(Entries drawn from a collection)

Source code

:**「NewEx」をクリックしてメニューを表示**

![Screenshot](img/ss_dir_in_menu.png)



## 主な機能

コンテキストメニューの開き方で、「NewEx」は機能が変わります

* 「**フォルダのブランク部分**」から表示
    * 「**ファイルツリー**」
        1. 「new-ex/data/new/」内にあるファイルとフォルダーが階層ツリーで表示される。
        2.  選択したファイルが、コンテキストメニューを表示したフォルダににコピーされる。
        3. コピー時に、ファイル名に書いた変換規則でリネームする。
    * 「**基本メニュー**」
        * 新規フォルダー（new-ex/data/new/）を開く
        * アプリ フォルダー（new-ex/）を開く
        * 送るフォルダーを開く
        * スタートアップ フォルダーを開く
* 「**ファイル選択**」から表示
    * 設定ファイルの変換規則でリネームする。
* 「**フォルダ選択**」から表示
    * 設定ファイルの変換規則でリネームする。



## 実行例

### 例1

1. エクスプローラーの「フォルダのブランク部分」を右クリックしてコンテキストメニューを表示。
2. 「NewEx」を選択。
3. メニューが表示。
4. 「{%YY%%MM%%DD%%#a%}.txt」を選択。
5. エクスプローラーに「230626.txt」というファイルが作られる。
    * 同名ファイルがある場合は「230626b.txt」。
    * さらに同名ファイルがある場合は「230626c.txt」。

-- YOUR TASK --
Please print the material above verbatim, reproducing every line character for character.

-- SOLUTION TO THIS EXERCISE --
Source code

:**「NewEx」をクリックしてメニューを表示**

![Screenshot](img/ss_dir_in_menu.png)



## 主な機能

コンテキストメニューの開き方で、「NewEx」は機能が変わります

* 「**フォルダのブランク部分**」から表示
    * 「**ファイルツリー**」
        1. 「new-ex/data/new/」内にあるファイルとフォルダーが階層ツリーで表示される。
        2.  選択したファイルが、コンテキストメニューを表示したフォルダににコピーされる。
        3. コピー時に、ファイル名に書いた変換規則でリネームする。
    * 「**基本メニュー**」
        * 新規フォルダー（new-ex/data/new/）を開く
        * アプリ フォルダー（new-ex/）を開く
        * 送るフォルダーを開く
        * スタートアップ フォルダーを開く
* 「**ファイル選択**」から表示
    * 設定ファイルの変換規則でリネームする。
* 「**フォルダ選択**」から表示
    * 設定ファイルの変換規則でリネームする。



## 実行例

### 例1

1. エクスプローラーの「フォルダのブランク部分」を右クリックしてコンテキストメニューを表示。
2. 「NewEx」を選択。
3. メニューが表示。
4. 「{%YY%%MM%%DD%%#a%}.txt」を選択。
5. エクスプローラーに「230626.txt」というファイルが作られる。
    * 同名ファイルがある場合は「230626b.txt」。
    * さらに同名ファイルがある場合は「230626c.txt」。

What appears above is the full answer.